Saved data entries
════════════════════

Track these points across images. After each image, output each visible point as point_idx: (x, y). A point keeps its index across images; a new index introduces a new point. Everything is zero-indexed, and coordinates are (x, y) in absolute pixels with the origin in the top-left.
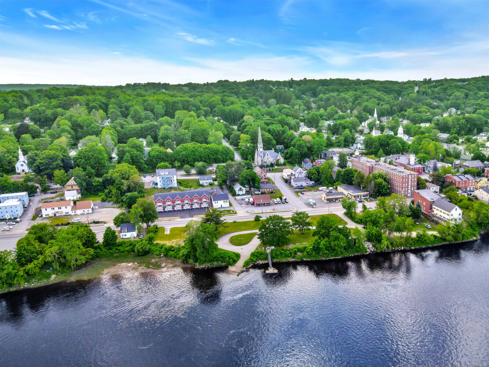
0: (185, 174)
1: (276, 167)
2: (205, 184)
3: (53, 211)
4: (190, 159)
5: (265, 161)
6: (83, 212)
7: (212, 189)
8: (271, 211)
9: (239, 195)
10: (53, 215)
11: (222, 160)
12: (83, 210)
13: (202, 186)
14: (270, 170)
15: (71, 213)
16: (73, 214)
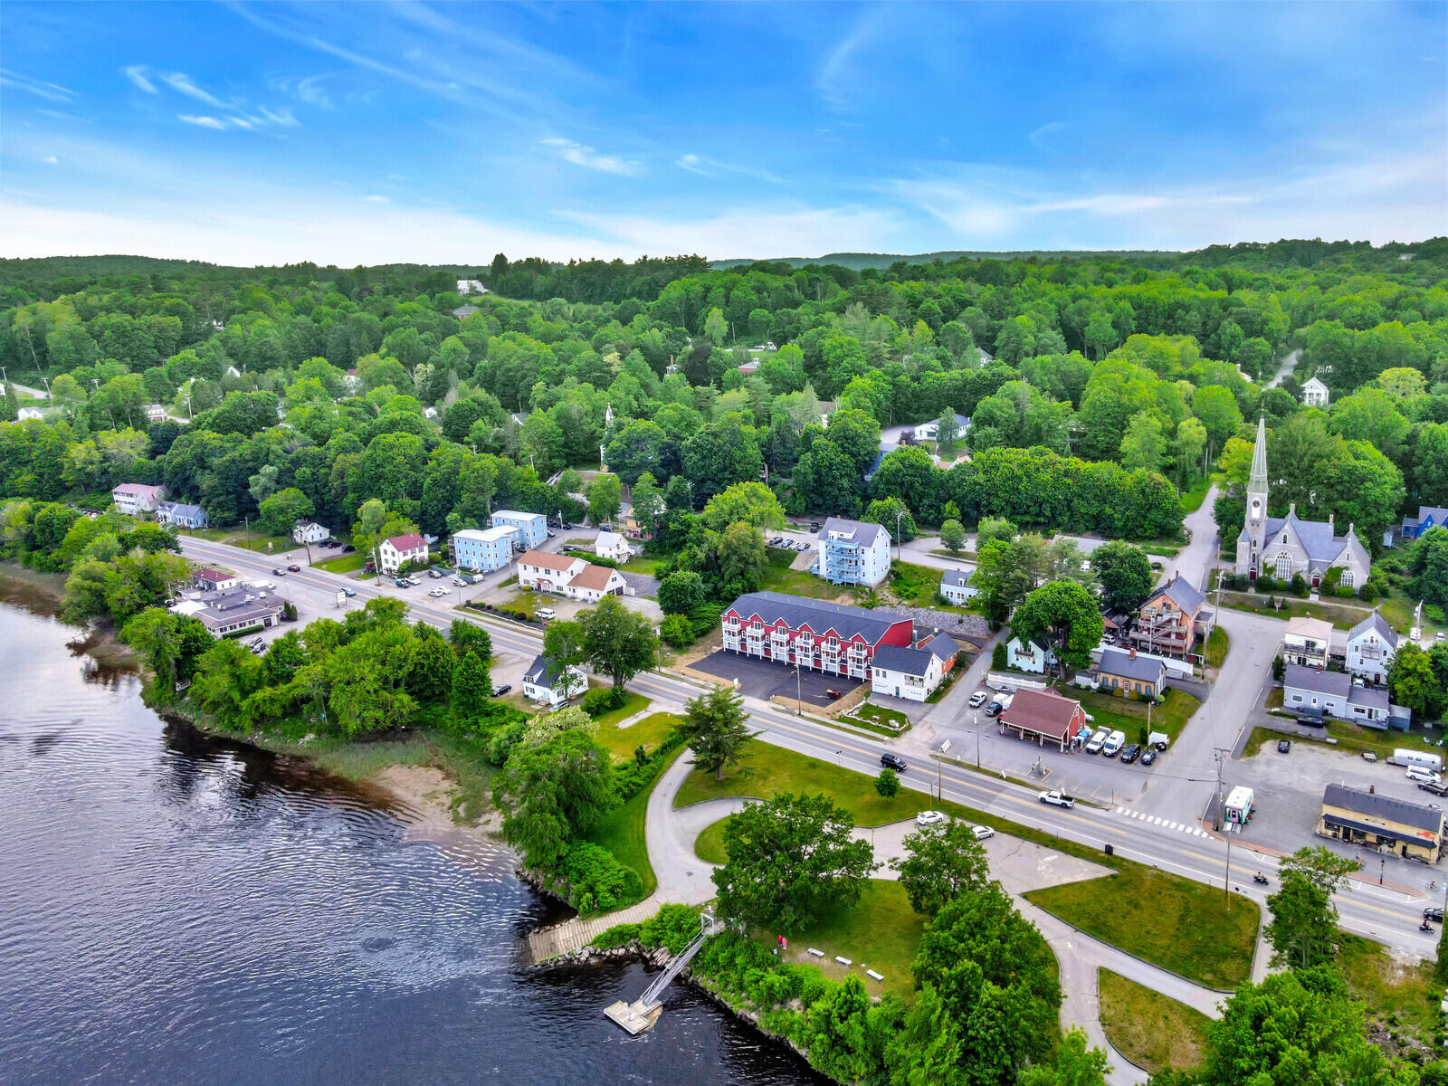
0: (943, 547)
1: (1314, 599)
2: (956, 600)
3: (537, 575)
4: (996, 501)
5: (1271, 562)
6: (587, 596)
7: (961, 622)
8: (1024, 776)
9: (1016, 671)
10: (535, 586)
11: (1119, 524)
12: (589, 590)
13: (944, 603)
14: (1271, 605)
15: (566, 591)
16: (570, 594)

════════════════════

What needs to be done: Copy every line of the entries exactly, leaving out the pictures.

Solution to this problem:
Track these points across images. After each image, output each visible point as point_idx: (x, y). A point keeps its index across images; a new index introduces a new point. Everything is zero-indexed, and coordinates are (x, y) in absolute pixels with the origin in the top-left.
0: (185, 174)
1: (276, 167)
2: (205, 184)
3: (53, 211)
4: (190, 159)
5: (265, 161)
6: (83, 212)
7: (212, 189)
8: (271, 211)
9: (239, 195)
10: (53, 215)
11: (222, 160)
12: (83, 210)
13: (202, 186)
14: (270, 170)
15: (71, 213)
16: (73, 214)
0: (943, 547)
1: (1314, 599)
2: (956, 600)
3: (537, 575)
4: (996, 501)
5: (1271, 562)
6: (587, 596)
7: (961, 622)
8: (1024, 776)
9: (1016, 671)
10: (535, 586)
11: (1119, 524)
12: (589, 590)
13: (944, 603)
14: (1271, 605)
15: (566, 591)
16: (570, 594)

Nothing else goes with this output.